While many are turning off commenting, a handful of media organisations seem to have figured out how to manage and create good commenting spaces.

During the study, The New York Times was the most mentioned model to which many news organisations around the world aspire. The high quality of the comments and rich discussions are the key elements that many news organisations mentioned to WEF. The commenting community is so robust that The New York Times began writing about its own commenting community, profiling some of its top commenters, even featuring comments on the centre of its homepage.

Building a quality commenting community: The New York Times

Commenting only became possible at The New York Times in 2007 when comments were enabled on news stories. Currently, about 10% of its articles are open for comment on a daily basis.

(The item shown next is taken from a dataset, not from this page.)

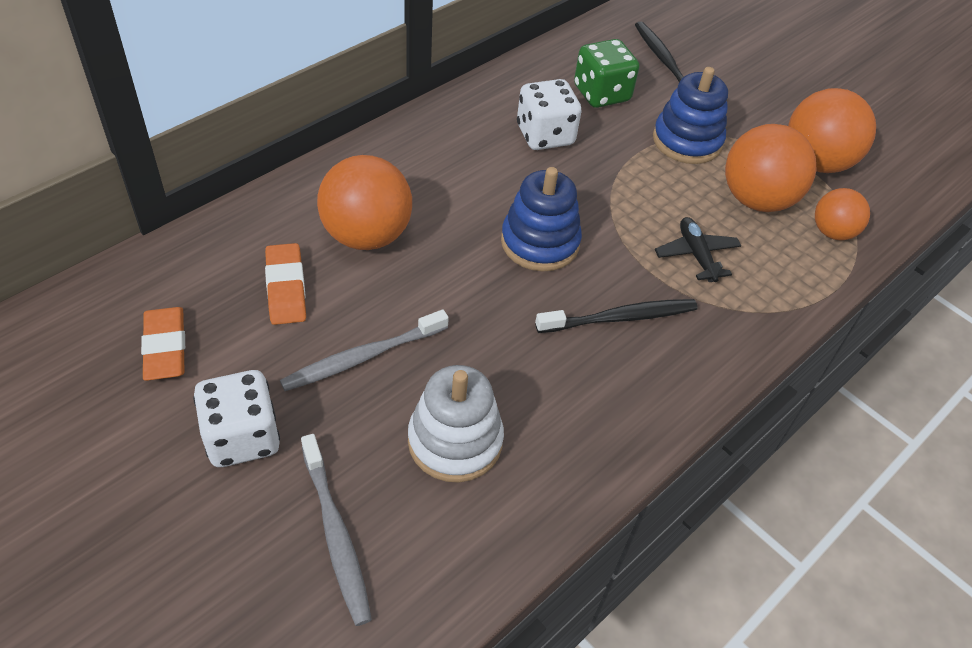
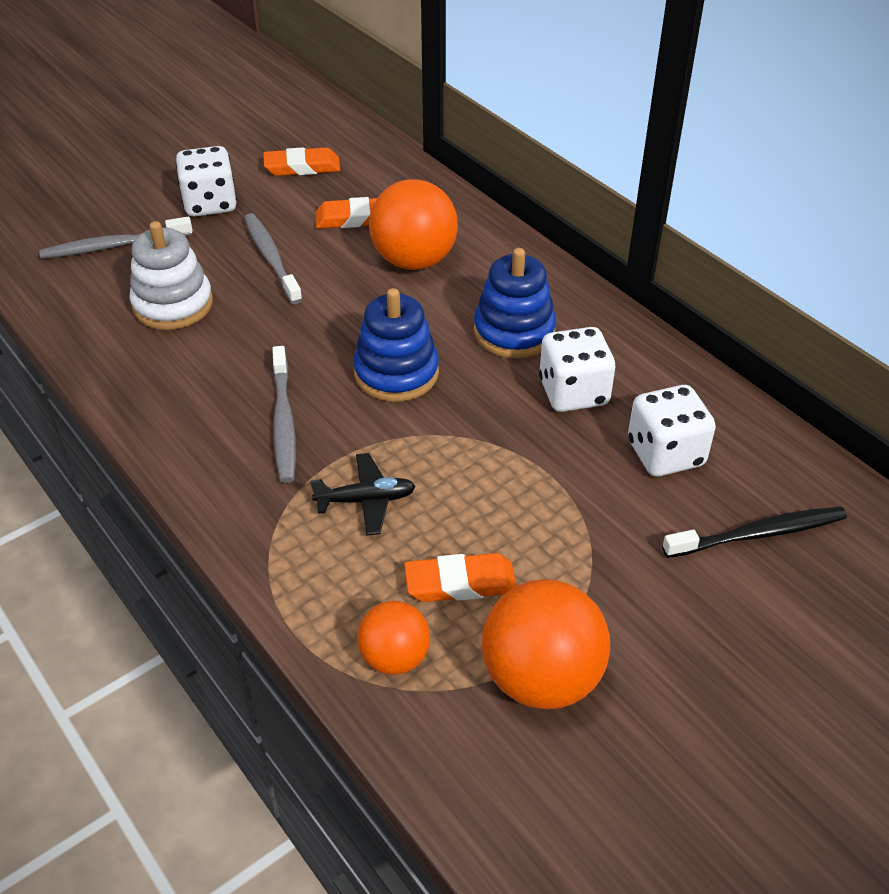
camera: 100 degrees right, 5 degrees down
black toothbrush [535,299,698,333] -> grey toothbrush [272,346,296,483]
green dice [574,39,639,108] -> white dice [628,385,716,477]
blue stacking toy [653,67,728,164] -> blue stacking toy moved to [474,248,556,358]
orange ball [725,124,817,212] -> orange eraser [404,553,516,602]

“Our goal, way back, was to have a section that mirrored the ‘letter to the editor’,” said Bassey Etim, Community Editor. He was hired in 2008 to scale up the commenting section. “We wanted very, very good responses, and we were literally copy-editing [comments] before we put it up on the NYT Picks.”

From the beginning, Etim’s team manually pre-moderated every comment and rejected some for bad grammar or messy logic. However, as the newsroom became more digitally-oriented and the number of comments increased from 1,000 to the now 11,000 a day, the approval rate went up from 50% to about 85%, though an hour’s wait for approval is not unusual.

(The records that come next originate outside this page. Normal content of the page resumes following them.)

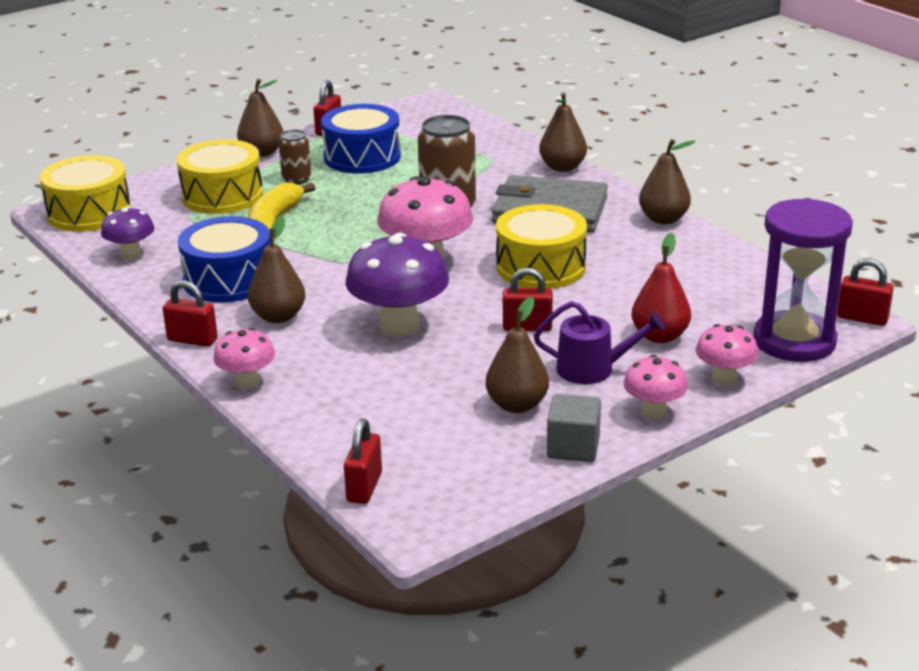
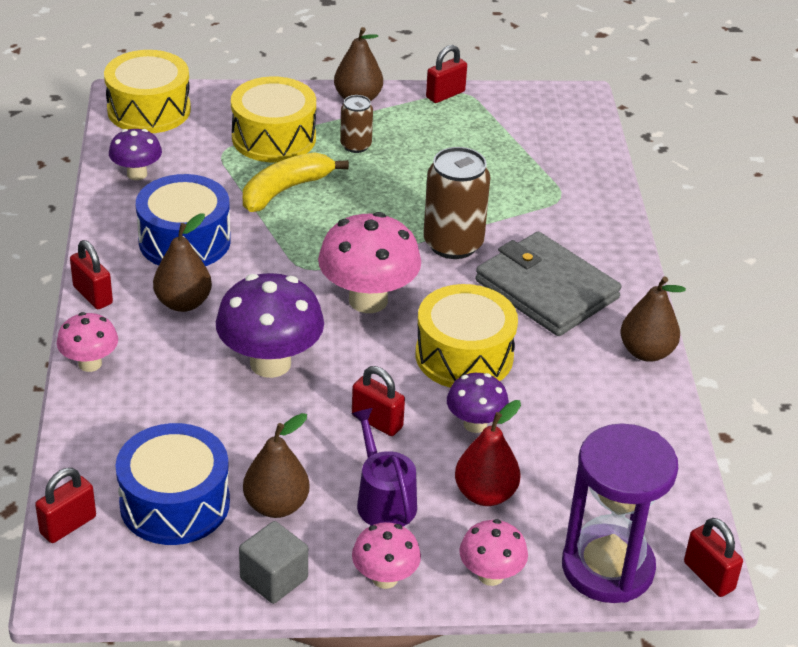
camera: 30 degrees right, 10 degrees up
blue drum [321,104,401,174] -> blue drum moved to [116,423,230,545]
purple watering can [534,301,665,384] -> purple watering can turned 150 degrees counterclockwise [351,408,417,526]
brown pear [539,93,587,172] -> none
none -> purple mushroom [447,373,509,433]

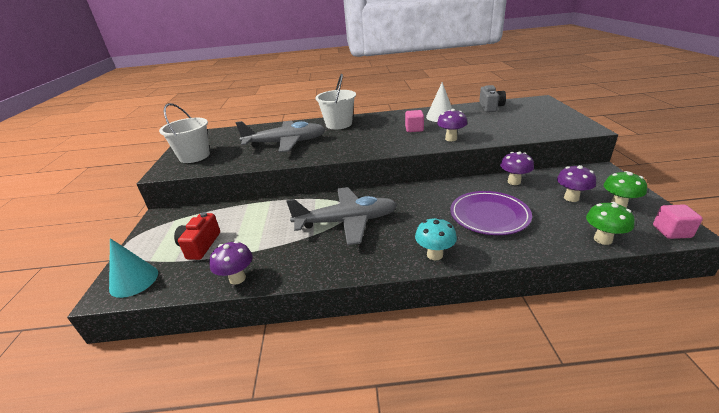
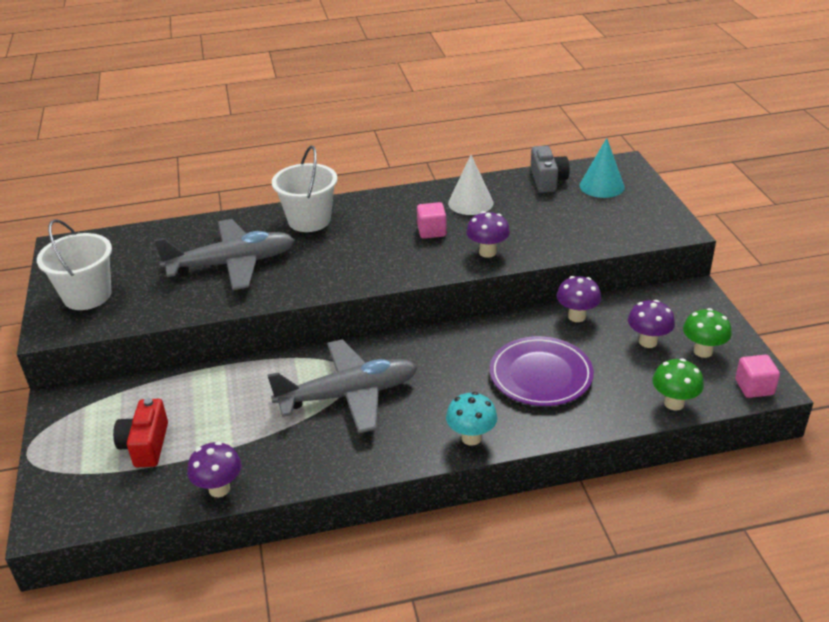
camera: 10 degrees left, 5 degrees up
turquoise cone [109,238,158,298] -> turquoise cone moved to [580,138,625,198]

“We still have pretty stringent standards, we try to police civility, and we’ve trained the trolls that you have no chance here, so the vast majority of the comments we get here are very good,” said Etim.  

At The New York Times, clear guidelines have been written about the type of comments they look for and what they delete. The paper’s public editors also frequently address concerns lodged by commenters. In addition to carefully managing the commenting space, Etim tries to attract a wide spectrum of perspectives. He is also working hard to create a space where minorities are willing and feel comfortable voicing unpopular opinions by ensuring neither name-calling nor abuse takes place in the space.

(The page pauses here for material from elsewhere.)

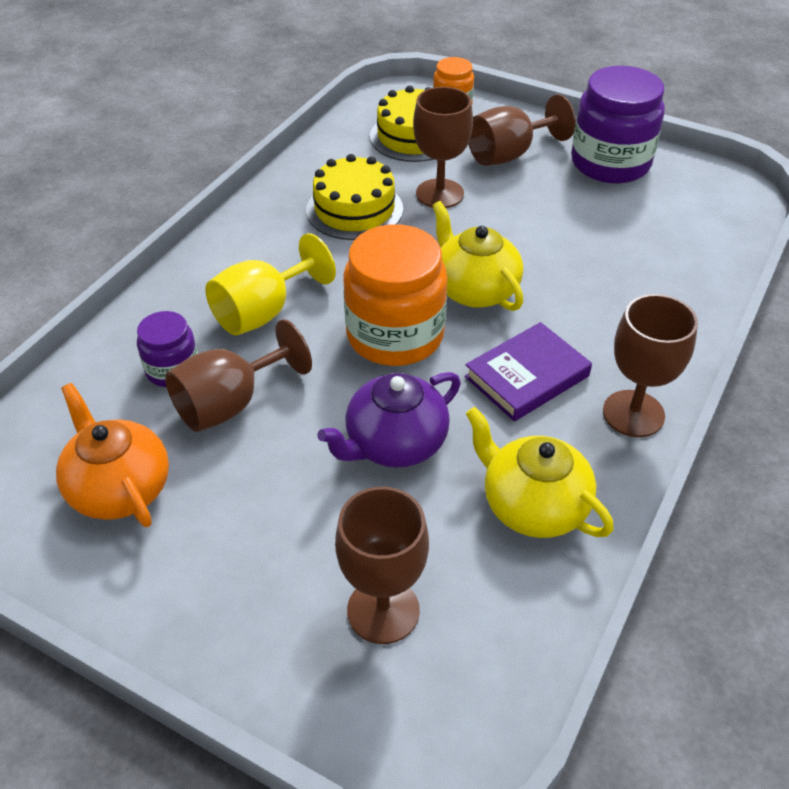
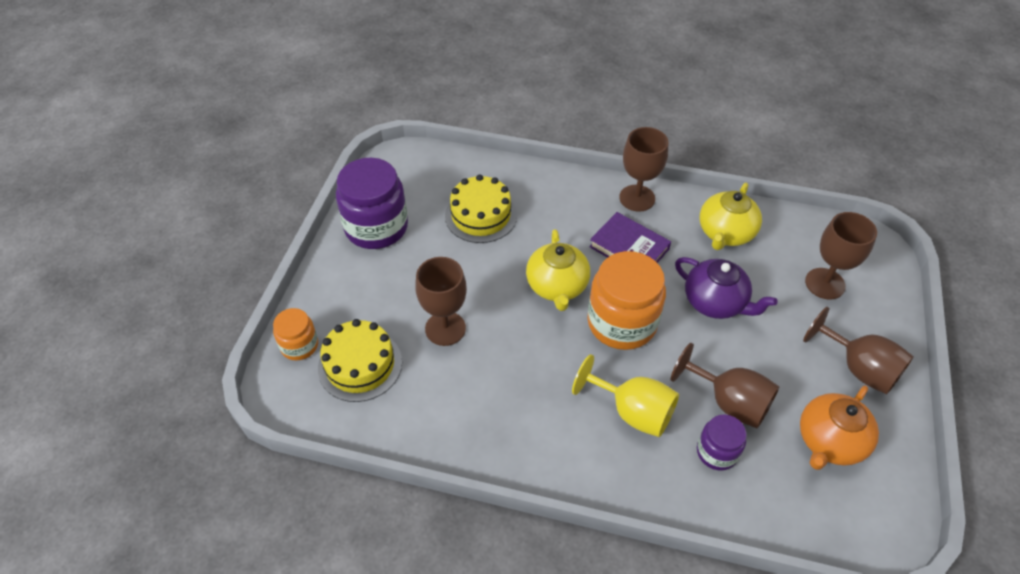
camera: 105 degrees left, 5 degrees up
yellow cake [306,154,403,240] -> yellow cake moved to [445,174,517,243]
yellow teapot [432,201,523,311] -> yellow teapot turned 45 degrees counterclockwise [526,229,590,311]
brown goblet [469,95,576,166] -> brown goblet moved to [803,307,914,394]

“No matter how abhorrent the opinion, we try to get each strand into the conversation,” said Etim at a workshop on commenting at Columbia University last year. In an example, he related his shock at some of the comments submitted on an article where a woman was abused on video. Yet, he still picked a few that were decent enough to reflect a different perspective and the resulting discourse was extremely lively. “It’s a service to our reader and also a journalistic duty we have,” he said.

Making the business case: Dawn

The comment section is actually adding revenue to the bottom line at The New York Times. “Despite all the investment we put in, it is profitable. It’s not a giant profit centre but it does well on the subscription business,” said Etim, meaning commenters were transforming into paying subscribers of the paper.

Research has shown that increased engagement such as commenting can lead to higher rates of subscription. By using a concept of “ladder of participation” and in prompting a visitor to gradually increase their social engagement from visitor to reader to commenter to moderator, content websites can more readily convert site visitors into paying customers, according to an MIT-Sloan article entitled “Turning content viewers into subscribers.”

The New York Times is not the only one reaping benefits. Pakistan’s Dawn, which does not have a paywall and opens all articles to commenting, prides itself as the digital platform for quality debate, especially between Indians and Pakistanis, two historic arch-rivals. “We created a space for people to talk, dialogues which were not possible face to face,” said Jahanzaib Haque, Chief Digital Strategist and Editor at Dawn.

Haque is able to do so within a tightly managed commenting space, which was implemented in 2014. A team of four moderators reads every single one of the average 3,000 comments it receives each day before they are published, and anything that does not add to the conversation, such as one-word comment, is deleted. The current deletion rate is about 35%. It also has a four-person Facebook team that bans users posting offensive comments.

“Because we can’t delete on Facebook, it’s one-strike out policy,” said Haque. The commenting policy is reviewed almost every three months to adapt to the fast-paced changes in the cyberworld. “We would rather have more trolls deleted, than have more comments go through which can be part of gaming the system,” said Haque.

The benefit of a tightly managed commenting space is marketing. While Haque declined to give specific numbers, he said that since the implementation of pre-moderation, the time spent onsite went from 6.5 minutes to 9 minutes per user, a significant difference for marketers and advertisers.

“Anyone who is bitching about comments is making a big mistake,” said Haque. “They are not looking at the right metrics.”